Hi. I'm quite new to Rust, but am an experienced developer. (Primarily a game developer.) I have been doing daily rust study and practice for a few weeks. After spending some time just reading The Book, my approach was to write a lot of very small tests to just try out different features and discover what kind of knots I would find myself tangled up in. These tangles were pretty common, but I generally found a way around them by shifting my thinking. I have since moved on to trying to implement a few system that I would generally use for any kind of game development. These are systems I've written many times in various games and languages in the past, so I am quite familiar with how to implement them in languages without a single ownership rule.
The system I am having trouble on right now is that of a Spatial Hash. In my initial implementation I have a HashMap with tuple keys representing 2D chunks of the world and the entities in that region: 'HashMap<(i32, i32), Vec>' As entities move around the world, they must let the map know they have changed position, and if they have crossed the boundary from one cell to another, they must be moved from the Vector they are in to the other.

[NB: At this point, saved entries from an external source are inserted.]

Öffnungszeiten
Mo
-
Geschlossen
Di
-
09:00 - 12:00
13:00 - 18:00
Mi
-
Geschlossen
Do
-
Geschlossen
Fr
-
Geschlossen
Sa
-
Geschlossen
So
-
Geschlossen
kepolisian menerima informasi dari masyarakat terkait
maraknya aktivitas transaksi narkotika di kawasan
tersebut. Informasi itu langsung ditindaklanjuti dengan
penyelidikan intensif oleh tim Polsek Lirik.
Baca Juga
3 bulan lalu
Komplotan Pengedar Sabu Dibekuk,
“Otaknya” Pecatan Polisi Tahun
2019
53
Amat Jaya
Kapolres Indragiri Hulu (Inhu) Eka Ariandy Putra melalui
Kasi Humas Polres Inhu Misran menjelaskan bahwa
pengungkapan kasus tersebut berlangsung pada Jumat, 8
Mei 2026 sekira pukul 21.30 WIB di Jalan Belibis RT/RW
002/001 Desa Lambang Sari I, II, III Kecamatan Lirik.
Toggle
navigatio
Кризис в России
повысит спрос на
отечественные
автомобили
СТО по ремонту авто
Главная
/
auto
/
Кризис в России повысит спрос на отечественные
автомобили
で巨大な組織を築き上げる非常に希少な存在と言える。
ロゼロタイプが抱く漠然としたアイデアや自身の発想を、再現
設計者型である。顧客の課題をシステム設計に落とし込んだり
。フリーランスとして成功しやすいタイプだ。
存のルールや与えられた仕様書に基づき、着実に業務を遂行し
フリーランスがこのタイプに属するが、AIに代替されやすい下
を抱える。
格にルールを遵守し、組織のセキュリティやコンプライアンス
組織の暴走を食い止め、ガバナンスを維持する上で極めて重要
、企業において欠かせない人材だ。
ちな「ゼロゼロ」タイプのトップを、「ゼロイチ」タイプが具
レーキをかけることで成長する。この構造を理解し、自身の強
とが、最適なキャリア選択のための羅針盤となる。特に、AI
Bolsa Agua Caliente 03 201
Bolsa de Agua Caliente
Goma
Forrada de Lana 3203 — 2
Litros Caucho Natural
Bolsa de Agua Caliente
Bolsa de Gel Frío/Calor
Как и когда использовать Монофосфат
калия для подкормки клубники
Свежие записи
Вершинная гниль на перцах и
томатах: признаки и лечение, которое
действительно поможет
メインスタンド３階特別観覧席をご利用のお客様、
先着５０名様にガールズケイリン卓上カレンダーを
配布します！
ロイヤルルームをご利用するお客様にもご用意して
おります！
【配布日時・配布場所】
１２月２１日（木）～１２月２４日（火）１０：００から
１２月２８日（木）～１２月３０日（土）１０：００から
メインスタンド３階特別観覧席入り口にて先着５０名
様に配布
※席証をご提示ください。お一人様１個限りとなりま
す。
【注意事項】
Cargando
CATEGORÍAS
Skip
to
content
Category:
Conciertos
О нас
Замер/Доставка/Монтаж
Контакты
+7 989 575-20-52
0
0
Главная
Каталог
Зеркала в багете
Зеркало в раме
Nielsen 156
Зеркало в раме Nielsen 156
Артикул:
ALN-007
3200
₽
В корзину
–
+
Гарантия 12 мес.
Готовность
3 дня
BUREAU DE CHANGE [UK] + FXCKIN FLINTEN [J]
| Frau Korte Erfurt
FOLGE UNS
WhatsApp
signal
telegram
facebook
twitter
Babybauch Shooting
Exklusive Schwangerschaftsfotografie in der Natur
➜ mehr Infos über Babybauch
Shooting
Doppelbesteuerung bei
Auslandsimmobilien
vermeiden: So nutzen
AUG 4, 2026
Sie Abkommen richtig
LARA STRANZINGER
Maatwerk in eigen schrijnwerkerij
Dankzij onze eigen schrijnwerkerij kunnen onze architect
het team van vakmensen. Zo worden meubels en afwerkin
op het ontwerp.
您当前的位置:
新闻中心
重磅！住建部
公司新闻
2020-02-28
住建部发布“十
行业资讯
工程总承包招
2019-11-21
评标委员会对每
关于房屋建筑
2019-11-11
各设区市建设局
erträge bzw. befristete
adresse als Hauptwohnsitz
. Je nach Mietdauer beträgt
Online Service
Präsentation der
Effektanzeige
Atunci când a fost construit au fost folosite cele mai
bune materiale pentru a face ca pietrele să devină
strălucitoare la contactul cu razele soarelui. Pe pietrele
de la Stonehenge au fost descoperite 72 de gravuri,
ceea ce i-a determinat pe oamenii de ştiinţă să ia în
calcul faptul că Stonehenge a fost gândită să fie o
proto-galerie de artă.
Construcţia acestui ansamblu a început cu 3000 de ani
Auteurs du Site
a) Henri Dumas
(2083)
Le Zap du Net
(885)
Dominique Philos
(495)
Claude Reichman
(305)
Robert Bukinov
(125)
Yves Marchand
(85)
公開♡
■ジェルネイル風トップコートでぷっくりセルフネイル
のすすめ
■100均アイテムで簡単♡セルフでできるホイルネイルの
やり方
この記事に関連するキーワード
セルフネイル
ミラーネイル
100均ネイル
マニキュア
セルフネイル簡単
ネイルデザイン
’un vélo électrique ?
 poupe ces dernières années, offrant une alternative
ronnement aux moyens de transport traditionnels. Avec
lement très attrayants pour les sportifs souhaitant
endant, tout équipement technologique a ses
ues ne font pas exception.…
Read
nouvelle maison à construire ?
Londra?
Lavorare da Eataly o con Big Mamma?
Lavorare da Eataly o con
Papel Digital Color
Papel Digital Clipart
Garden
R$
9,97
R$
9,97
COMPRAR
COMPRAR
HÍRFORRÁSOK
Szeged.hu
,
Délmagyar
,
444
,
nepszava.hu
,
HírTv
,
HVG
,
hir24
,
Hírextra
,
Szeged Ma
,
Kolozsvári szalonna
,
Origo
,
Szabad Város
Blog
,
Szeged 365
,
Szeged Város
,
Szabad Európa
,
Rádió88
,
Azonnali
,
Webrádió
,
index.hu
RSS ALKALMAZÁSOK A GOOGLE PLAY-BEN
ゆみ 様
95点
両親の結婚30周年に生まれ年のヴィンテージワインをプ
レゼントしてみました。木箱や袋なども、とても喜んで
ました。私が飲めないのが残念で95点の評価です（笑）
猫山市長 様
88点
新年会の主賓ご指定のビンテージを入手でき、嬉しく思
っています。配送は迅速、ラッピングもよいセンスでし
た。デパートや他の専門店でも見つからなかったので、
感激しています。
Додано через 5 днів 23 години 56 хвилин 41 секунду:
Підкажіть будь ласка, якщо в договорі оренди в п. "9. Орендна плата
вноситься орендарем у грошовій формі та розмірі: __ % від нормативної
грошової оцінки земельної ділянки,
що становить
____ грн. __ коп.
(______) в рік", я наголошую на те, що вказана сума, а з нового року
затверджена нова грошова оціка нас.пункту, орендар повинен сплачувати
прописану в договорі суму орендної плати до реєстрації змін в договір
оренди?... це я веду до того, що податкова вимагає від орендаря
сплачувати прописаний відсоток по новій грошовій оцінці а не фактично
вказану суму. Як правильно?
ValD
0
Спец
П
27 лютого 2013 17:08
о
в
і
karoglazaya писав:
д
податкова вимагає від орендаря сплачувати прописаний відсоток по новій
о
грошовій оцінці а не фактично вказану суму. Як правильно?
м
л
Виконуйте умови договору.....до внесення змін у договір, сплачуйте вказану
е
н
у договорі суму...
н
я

So far, I have that part working fine. The map owns the entities, and mutable references can be obtained from the Hash for use by the program. For the kinds of simulations I want to be able to do, entities will use the spatial hash to find out which entities that are nearby, and interact with them. Since entities need to be able to hold "references" to each other, something Rust does not allow, I plan to store these references as ids (simple numeric id generated uniquely for each entity that is created.)
The problem I now have is to find an efficient way to locate a particular entity based on its ID. For example, I have an entity with the id 42
, and I want to get a mutable reference to it. Just as an example, say one entity holds the id of another entity it is chasing (maybe it wants to eat this other entity). To be able to find out where that entity is currently located, it must use its id
to obtain a (possibly mutable) reference to that entity.
In another language I might have another lookup containing references to the entities by id, or simply hold a direct reference to the entity I am interested in, but in Rust this is impossible. I can't think of any other way to locate the Entites than to iterate through every cell until I find it, which pretty much defeats the purpose of using a spacial hash in the first place.
I know that I may be missing some important techniques in Rust that I just haven't learned about. I have been advised to look at RefCell as a way of solving some of my difficulties. So my question basically is this: what kinds of techniques can I use in Rust to handle situations where many entities must have the ability to know about and refer to one another in a dynamic way (as you would expect in a simulation or game.)
Holding references to "dead" entities is certainly a problem I have encountered in game development before. In GC languages, where we can simply hold a direct reference to other entities, it is generally safe to just have a "dead" flag or something similar. If entities are being pooled, we can use other validation techniques such as generation_id
to confirm that the entity is still in the same lifecycle as it was the last time we looked at it. These kinds of tricks (which are not always elegant I will admit) are what I've come up with in those languages, but in Rust a new trick is needed. I just haven't come up with it yet. I'm hoping there is some magical Rustic technique that someone can enlighten me about. Thanks
PS I can post the code of my SpatialHash if anyone is interested, although it really is just a simple HashMap basically, and the problem is more a general question about "how to think" about these problems in Rust.